**Your task:**
Restate word for word the lines of the material below, from the line with "low amount of" to the line with "cytoplasmic/membranous staining for", both lines included, and no others.

**Exercise input:**
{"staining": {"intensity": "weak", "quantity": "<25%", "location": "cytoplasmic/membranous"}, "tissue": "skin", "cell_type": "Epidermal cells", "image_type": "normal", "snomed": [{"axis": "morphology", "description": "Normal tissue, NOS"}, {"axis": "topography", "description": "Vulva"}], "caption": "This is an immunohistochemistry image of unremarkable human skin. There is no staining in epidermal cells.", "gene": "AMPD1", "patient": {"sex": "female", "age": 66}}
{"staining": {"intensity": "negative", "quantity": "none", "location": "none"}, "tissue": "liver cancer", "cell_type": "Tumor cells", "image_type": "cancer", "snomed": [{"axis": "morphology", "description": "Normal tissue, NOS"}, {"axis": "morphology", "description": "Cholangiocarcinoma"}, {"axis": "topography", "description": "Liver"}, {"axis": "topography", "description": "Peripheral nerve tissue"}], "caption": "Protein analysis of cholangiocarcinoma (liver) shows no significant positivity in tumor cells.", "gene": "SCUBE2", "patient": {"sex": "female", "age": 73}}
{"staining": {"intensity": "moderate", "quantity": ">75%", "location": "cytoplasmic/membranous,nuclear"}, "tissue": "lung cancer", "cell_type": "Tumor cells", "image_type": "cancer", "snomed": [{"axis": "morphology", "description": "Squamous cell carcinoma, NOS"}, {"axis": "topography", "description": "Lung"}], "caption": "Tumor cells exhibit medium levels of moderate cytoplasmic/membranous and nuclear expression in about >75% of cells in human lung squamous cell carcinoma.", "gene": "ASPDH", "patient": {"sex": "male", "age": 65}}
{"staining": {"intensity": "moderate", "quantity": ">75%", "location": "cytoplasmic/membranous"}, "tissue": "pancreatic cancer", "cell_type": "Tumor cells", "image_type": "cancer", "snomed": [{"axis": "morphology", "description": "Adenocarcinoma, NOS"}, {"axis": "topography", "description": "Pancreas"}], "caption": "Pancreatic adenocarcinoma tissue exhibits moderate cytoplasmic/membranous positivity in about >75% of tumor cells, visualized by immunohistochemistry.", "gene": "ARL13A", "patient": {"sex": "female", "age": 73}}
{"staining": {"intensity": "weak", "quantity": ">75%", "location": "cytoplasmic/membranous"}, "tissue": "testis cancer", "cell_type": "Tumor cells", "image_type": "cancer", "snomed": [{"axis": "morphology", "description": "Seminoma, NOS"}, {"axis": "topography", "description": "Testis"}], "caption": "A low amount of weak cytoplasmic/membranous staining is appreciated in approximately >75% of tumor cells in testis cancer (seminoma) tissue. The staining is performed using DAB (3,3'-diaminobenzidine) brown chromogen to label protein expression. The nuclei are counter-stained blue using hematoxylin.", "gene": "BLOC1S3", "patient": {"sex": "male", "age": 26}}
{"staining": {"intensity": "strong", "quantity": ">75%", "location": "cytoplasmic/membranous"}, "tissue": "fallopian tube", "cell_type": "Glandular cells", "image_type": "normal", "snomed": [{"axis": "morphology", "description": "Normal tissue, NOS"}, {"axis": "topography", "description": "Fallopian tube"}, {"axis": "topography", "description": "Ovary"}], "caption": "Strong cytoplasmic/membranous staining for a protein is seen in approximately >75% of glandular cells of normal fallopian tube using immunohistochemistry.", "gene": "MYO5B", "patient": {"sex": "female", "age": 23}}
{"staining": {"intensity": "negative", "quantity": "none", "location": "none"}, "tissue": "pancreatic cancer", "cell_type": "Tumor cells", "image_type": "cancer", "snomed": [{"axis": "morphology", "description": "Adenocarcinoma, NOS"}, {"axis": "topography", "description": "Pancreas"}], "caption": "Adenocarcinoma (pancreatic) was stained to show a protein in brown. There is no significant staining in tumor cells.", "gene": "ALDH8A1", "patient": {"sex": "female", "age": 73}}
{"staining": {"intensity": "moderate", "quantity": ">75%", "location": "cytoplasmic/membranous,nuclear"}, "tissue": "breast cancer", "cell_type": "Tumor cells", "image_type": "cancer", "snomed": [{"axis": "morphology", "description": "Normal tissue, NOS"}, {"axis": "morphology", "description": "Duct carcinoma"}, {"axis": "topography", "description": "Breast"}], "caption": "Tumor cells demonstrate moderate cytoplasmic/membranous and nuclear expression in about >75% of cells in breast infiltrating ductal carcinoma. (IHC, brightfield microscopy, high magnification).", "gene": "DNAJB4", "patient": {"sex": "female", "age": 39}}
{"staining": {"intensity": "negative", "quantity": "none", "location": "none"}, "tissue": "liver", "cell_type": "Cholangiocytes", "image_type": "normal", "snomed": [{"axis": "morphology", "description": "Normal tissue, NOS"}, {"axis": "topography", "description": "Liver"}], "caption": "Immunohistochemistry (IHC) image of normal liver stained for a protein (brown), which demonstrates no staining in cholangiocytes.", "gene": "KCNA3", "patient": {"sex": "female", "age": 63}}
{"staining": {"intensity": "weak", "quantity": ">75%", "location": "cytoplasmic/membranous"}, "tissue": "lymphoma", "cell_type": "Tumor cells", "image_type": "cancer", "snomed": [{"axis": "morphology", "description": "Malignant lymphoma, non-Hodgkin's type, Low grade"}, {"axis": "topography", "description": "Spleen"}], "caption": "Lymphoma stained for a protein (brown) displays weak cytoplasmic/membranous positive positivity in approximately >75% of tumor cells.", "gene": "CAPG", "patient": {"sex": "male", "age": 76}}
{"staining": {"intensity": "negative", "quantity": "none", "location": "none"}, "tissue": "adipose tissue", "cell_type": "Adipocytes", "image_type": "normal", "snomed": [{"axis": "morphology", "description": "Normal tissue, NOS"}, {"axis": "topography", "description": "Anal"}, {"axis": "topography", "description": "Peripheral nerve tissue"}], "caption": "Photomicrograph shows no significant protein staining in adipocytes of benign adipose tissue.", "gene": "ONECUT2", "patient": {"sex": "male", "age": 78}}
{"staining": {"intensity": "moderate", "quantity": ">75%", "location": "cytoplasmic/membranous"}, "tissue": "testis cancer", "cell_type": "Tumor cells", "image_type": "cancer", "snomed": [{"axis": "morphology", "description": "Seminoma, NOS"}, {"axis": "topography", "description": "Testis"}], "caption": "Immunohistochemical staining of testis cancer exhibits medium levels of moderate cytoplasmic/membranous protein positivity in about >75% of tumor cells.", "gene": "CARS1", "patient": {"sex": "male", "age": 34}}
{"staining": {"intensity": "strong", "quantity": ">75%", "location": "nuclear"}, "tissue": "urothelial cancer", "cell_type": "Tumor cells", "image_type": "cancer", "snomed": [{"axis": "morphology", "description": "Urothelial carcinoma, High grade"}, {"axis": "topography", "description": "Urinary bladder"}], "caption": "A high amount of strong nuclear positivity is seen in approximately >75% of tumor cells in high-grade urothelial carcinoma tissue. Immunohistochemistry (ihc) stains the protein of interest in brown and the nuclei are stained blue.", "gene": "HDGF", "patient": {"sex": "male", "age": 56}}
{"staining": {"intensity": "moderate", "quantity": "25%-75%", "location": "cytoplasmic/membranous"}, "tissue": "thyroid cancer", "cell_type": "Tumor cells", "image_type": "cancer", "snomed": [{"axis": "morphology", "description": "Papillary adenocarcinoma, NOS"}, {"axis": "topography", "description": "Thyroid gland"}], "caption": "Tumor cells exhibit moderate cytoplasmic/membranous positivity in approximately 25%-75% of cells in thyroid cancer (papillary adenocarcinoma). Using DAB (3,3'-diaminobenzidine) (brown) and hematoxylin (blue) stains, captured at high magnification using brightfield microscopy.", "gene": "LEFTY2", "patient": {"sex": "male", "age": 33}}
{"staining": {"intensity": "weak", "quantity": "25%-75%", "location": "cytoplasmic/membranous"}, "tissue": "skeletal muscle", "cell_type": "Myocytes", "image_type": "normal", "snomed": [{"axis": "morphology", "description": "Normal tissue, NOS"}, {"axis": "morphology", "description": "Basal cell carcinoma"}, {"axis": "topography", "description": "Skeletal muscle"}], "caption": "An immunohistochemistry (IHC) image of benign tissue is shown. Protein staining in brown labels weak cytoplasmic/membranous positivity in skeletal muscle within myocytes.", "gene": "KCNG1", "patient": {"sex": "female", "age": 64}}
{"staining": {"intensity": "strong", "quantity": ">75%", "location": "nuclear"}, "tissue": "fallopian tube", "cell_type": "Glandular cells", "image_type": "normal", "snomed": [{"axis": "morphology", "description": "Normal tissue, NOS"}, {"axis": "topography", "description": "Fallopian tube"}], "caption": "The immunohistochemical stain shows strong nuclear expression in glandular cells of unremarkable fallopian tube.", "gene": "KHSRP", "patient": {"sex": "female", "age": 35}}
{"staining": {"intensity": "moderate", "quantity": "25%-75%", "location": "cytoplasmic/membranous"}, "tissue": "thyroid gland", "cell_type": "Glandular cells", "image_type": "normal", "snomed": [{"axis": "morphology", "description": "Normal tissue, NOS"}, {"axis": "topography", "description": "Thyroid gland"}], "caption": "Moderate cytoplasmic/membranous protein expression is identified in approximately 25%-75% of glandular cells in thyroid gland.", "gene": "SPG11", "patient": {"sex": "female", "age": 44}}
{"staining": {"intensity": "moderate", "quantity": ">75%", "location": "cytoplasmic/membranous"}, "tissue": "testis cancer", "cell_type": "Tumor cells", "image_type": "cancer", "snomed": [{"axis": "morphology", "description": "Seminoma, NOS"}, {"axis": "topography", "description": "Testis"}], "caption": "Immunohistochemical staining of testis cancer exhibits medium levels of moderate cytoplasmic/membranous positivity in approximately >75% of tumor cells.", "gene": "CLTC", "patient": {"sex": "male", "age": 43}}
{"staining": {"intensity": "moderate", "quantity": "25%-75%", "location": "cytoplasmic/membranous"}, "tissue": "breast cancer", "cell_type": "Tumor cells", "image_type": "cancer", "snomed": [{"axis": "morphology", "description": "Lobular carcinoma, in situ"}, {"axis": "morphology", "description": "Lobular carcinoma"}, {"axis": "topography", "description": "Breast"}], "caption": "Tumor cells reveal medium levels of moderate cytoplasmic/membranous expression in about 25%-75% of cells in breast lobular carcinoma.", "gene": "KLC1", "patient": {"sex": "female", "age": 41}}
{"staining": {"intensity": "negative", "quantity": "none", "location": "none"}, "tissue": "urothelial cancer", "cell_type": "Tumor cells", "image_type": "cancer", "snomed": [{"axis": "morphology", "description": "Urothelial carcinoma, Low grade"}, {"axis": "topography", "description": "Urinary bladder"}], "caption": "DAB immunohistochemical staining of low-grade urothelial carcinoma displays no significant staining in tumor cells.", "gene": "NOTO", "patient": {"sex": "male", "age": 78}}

**Solution to the problem:**
{"staining": {"intensity": "weak", "quantity": ">75%", "location": "cytoplasmic/membranous"}, "tissue": "testis cancer", "cell_type": "Tumor cells", "image_type": "cancer", "snomed": [{"axis": "morphology", "description": "Seminoma, NOS"}, {"axis": "topography", "description": "Testis"}], "caption": "A low amount of weak cytoplasmic/membranous staining is appreciated in approximately >75% of tumor cells in testis cancer (seminoma) tissue. The staining is performed using DAB (3,3'-diaminobenzidine) brown chromogen to label protein expression. The nuclei are counter-stained blue using hematoxylin.", "gene": "BLOC1S3", "patient": {"sex": "male", "age": 26}}
{"staining": {"intensity": "strong", "quantity": ">75%", "location": "cytoplasmic/membranous"}, "tissue": "fallopian tube", "cell_type": "Glandular cells", "image_type": "normal", "snomed": [{"axis": "morphology", "description": "Normal tissue, NOS"}, {"axis": "topography", "description": "Fallopian tube"}, {"axis": "topography", "description": "Ovary"}], "caption": "Strong cytoplasmic/membranous staining for a protein is seen in approximately >75% of glandular cells of normal fallopian tube using immunohistochemistry.", "gene": "MYO5B", "patient": {"sex": "female", "age": 23}}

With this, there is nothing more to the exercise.